• _実施課題_
以下のD2C企業についての本文のうち、「この「ファクトリエ」の事例から、「D2C」企業のもう一つの構造が見えてきます。」から「委託するのがむしろ普通です。」までを原文どおりに抜き出して返してください。

• _本文_
販売は、自社Webサイトでの直接販売のみです。極限までコストをかけず、創業当初は、社長自らがモデルをつとめることで話題になりました。
現在でも小売り店舗はありません。あるのは、試着専用ショップです。
前述のWebサイトを見ていただければわかりますが、価格は高めです。ユニクロなどファストファッション系のお店で買っている感覚からみれば、驚くほど高いです。
しかし、お客様は買います。なぜなら、その品質保証を兼ねたストーリーを買っているから、ある意味モノの値段ではなくなっているのです。
以前テレビ番組の取材で「ファクトリエ」のファンのコメントを見ましたが、「このストーリーを買っているんです」とはっきり言っていたので、顧客をだましているわけでは決してありません。
製造以外のコストを極限まで減らした状態で、高い価格で売るわけですから、利益は大きくなります。
この「ファクトリエ」の事例から、「D2C」企業のもう一つの構造が見えてきます。
D2Cメーカーは、「ファブレス・ファクトリー」の究極形態
実は「D2C」企業は、製造メーカーの直接販売と言いながら、それを製造する工場を持っているケースはほとんどありません。特に創業初期には、既存の工場に製造を委託するのがむしろ普通です。

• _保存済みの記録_
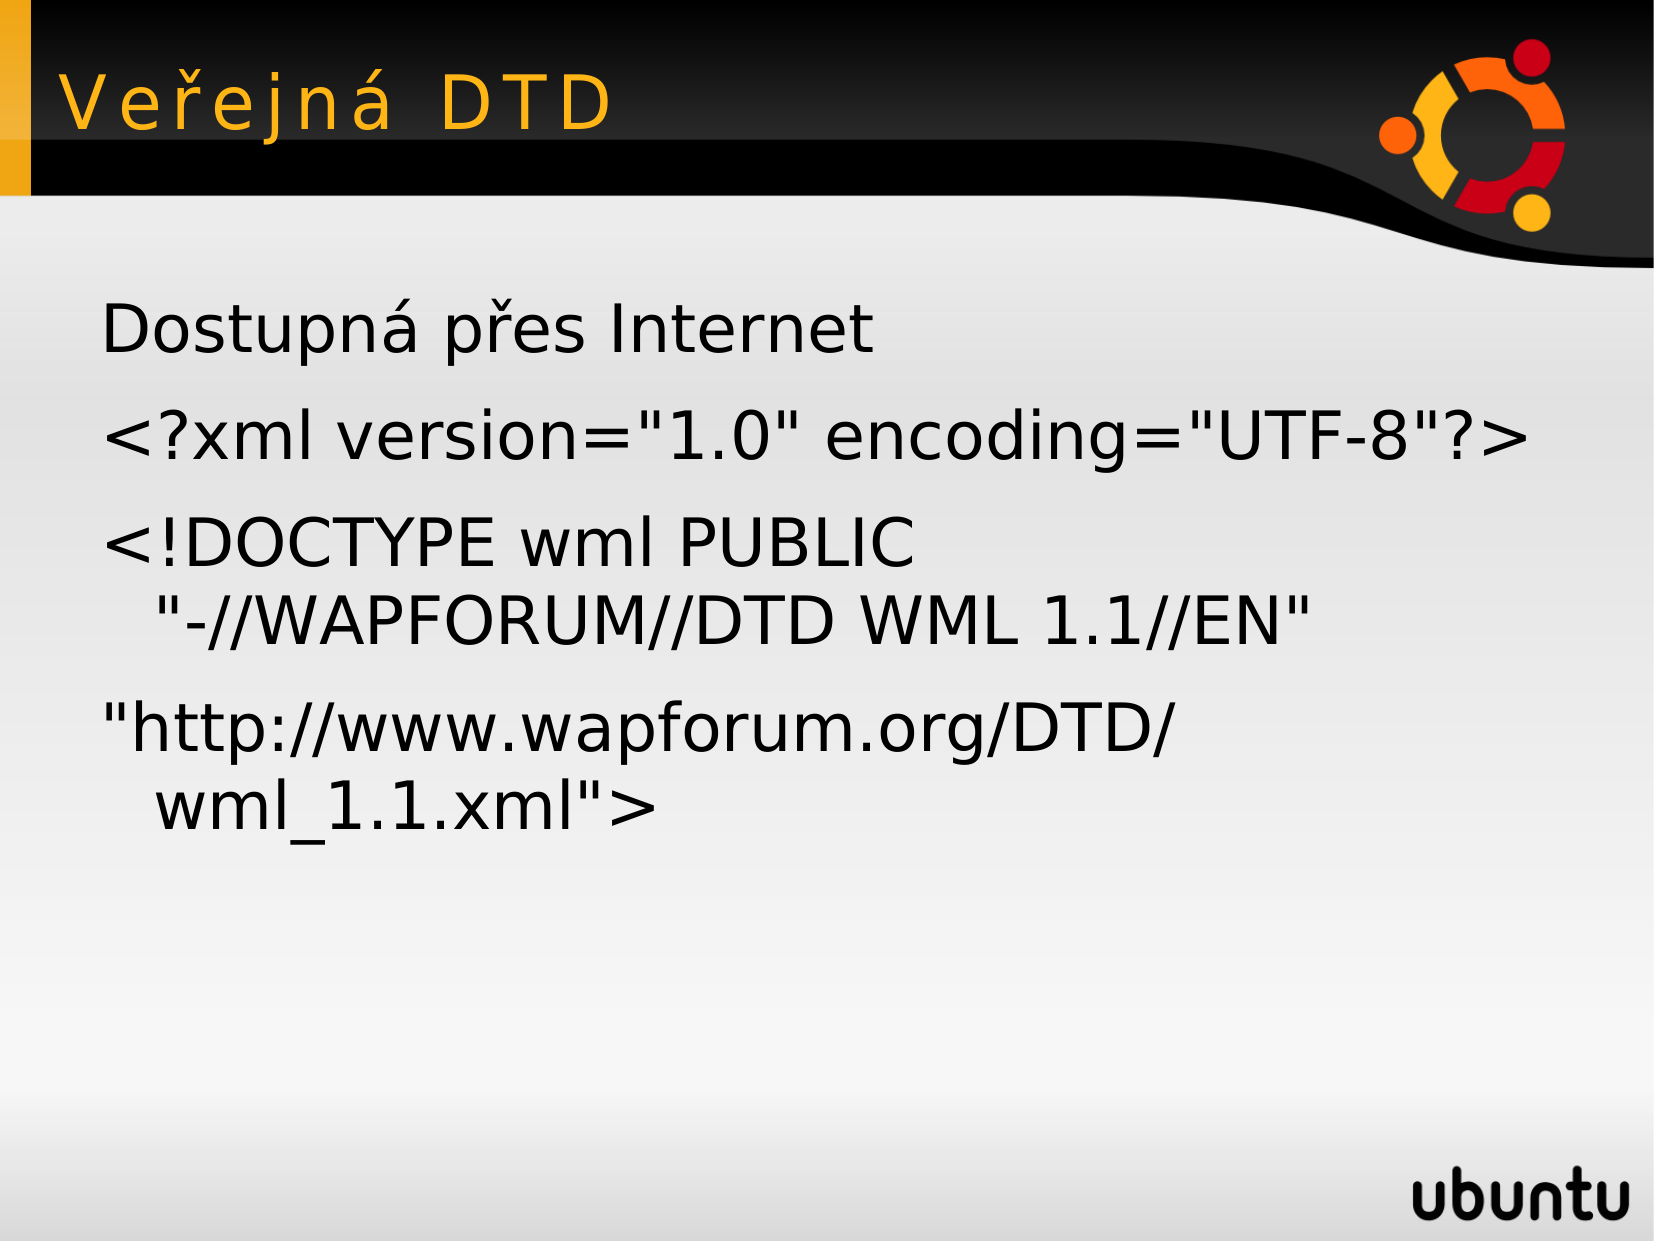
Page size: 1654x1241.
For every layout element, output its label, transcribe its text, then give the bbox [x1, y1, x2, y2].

picture [0, 0, 1654, 1241]
title Veřejná DTD [59, 29, 1270, 178]
list Dostupná přes Internet <?xml version="1.0" encoding="UTF-8"?> <!DOCTYPE wml PUBLIC "-//WAPFORUM//DTD WML 1.1//EN" "http://www.wapforum.org/DTD/wml_1.1.xml"> [82, 290, 1571, 1109]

• _正解_
この「ファクトリエ」の事例から、「D2C」企業のもう一つの構造が見えてきます。
D2Cメーカーは、「ファブレス・ファクトリー」の究極形態
実は「D2C」企業は、製造メーカーの直接販売と言いながら、それを製造する工場を持っているケースはほとんどありません。特に創業初期には、既存の工場に製造を委託するのがむしろ普通です。